Whether to help supplement farm incomes or for fundraising, sunflower patches have been drawing large crowds and families in recent weeks.
However, it’s been a challenging season for many sunflower growers.
The Rayner family started the Gladstone Sunflower Patch in Wairarapa three years ago to help fundraise for their son’s hockey team. Last year they raised about $12,000 for the team.
She said they were “well behind” this season, compared to last.
“We’ve had a lot of trouble with getting our patch started this year.
“We’re a little bit later than we usually would be.”
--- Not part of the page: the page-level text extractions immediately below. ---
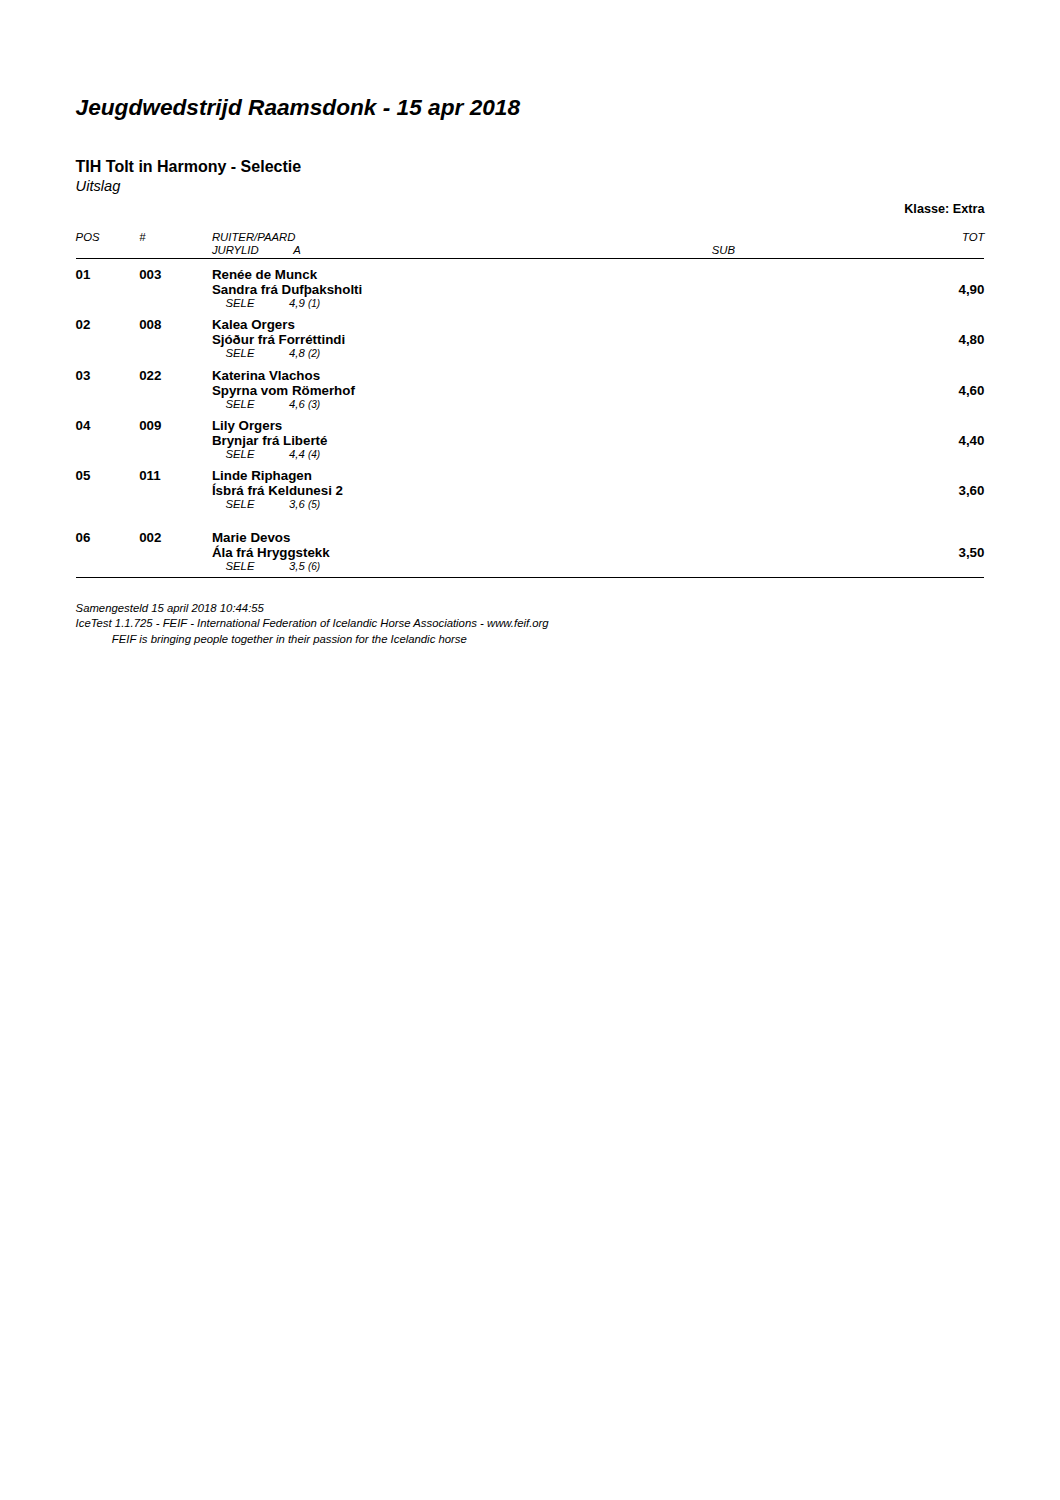Jeugdwedstrijd Raamsdonk - 15 apr 2018
TIH Tolt in Harmony - Selectie
Uitslag
Klasse: Extra
| POS | # | RUITER/PAARD | | TOT |
| --- | --- | --- | --- | --- |
| | | JURYLID A | SUB | |
| 01 | 003 | Renée de Munck | | |
| | | Sandra frá Dufþaksholti | | 4,90 |
| | | SELE 4,9 (1) | | |
| 02 | 008 | Kalea Orgers | | |
| | | Sjóður frá Forréttindi | | 4,80 |
| | | SELE 4,8 (2) | | |
| 03 | 022 | Katerina Vlachos | | |
| | | Spyrna vom Römerhof | | 4,60 |
| | | SELE 4,6 (3) | | |
| 04 | 009 | Lily Orgers | | |
| | | Brynjar frá Liberté | | 4,40 |
| | | SELE 4,4 (4) | | |
| 05 | 011 | Linde Riphagen | | |
| | | Ísbrá frá Keldunesi 2 | | 3,60 |
| | | SELE 3,6 (5) | | |
| 06 | 002 | Marie Devos | | |
| | | Ála frá Hryggstekk | | 3,50 |
| | | SELE 3,5 (6) | | |
Samengesteld 15 april 2018 10:44:55
IceTest 1.1.725 - FEIF - International Federation of Icelandic Horse Associations - www.feif.org FEIF is bringing people together in their passion for the Icelandic horse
Gates to the sunflower patch opened last weekend, which was later than the family would have hoped, Rayner said.
“We’re just not getting people through the gate, I think because there’s so many sunflower patches around.”
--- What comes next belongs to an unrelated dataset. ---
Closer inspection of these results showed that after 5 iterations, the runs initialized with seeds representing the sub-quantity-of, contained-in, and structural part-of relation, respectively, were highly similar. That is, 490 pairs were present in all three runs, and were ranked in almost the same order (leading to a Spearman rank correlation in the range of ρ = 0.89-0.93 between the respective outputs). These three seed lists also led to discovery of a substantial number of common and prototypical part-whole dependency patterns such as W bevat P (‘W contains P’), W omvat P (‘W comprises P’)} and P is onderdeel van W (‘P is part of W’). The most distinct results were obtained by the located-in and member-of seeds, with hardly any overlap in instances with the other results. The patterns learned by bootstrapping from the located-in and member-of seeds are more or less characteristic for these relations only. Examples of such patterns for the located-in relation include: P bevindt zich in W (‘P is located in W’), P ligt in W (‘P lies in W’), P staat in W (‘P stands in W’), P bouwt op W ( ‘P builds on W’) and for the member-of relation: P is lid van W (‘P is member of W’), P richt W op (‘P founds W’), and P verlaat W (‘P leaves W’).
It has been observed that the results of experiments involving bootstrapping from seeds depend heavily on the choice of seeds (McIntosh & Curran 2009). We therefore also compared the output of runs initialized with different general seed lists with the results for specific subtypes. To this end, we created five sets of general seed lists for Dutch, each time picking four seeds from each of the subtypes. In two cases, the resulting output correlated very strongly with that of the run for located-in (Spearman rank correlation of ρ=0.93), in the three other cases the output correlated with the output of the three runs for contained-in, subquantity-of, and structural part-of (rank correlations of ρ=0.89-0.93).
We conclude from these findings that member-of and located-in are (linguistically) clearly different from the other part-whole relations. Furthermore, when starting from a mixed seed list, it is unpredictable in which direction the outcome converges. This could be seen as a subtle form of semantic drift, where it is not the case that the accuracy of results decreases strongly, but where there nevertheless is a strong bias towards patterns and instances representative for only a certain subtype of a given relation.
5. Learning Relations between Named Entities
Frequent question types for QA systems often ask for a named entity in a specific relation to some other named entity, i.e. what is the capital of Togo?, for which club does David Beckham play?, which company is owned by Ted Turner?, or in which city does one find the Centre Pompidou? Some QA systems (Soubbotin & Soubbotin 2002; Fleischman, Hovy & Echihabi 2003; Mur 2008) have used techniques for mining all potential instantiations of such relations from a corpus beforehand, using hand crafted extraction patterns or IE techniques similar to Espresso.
Unfortunately, the season started with cutworm, a type of moth caterpillar that eats young plants and seedlings, and most commonly found in maize crops.
The family re-planted the crop just as conditions across Wairarapa became unusually dry for November and December, followed by non-stop rain.
It was likely to be a short season, only running for another week or two, Rayner said.
But there won’t be any sunflowers going to waste, as they’ll be fed to the cattle, and the ewes and then be rolled back into the soil.
It was also an early start this year for the team at the Mangamaire Sunflower Field, near Pahīatua.
Owner Abbe Hoare and her partner Emile de Greeuw started the patch four years ago, as a way to help try to slow traffic on their rural road.
The plan backfired, with more motorists now attracted to the area by the bright colourful flower fields, where they can get photos taken by Hoare, a professional photographer.
The pair are now looking to sell the business.
Hoare said it had been a mixed season.
“Every season has definitely had its growing challenges,” she said.
“Even four years in you think we must know it all by now, but unfortunately not.”
Though they had got their flowers in the ground early, they too had been impacted by cutworms: “something I’d never even heard of before,” Hoare said.
But they had still been able to open the season early, and were now readying for their final weekend.
It was also the third growing season for Kerry McCorry, of South Eyre Sunflowers in Canterbury.
The flowers were grown to raise funds for Gumboot Friday and the local community in Oxford, with the seeds donated by the Pure Oil company’s Good Oil team to support the project.
McCorry said they were so far on track to open for Waitangi Weekend, like last year, despite a lack of rain early on and problems with pigeons eating the early seedlings.
“I’m expecting it to be busier than last year, just going from the amount of messages coming through,” McCorry said.
“We are hoping for another successful sunflower season, and that the flowers raise some great fundraising for the charities and local initiatives that we support.”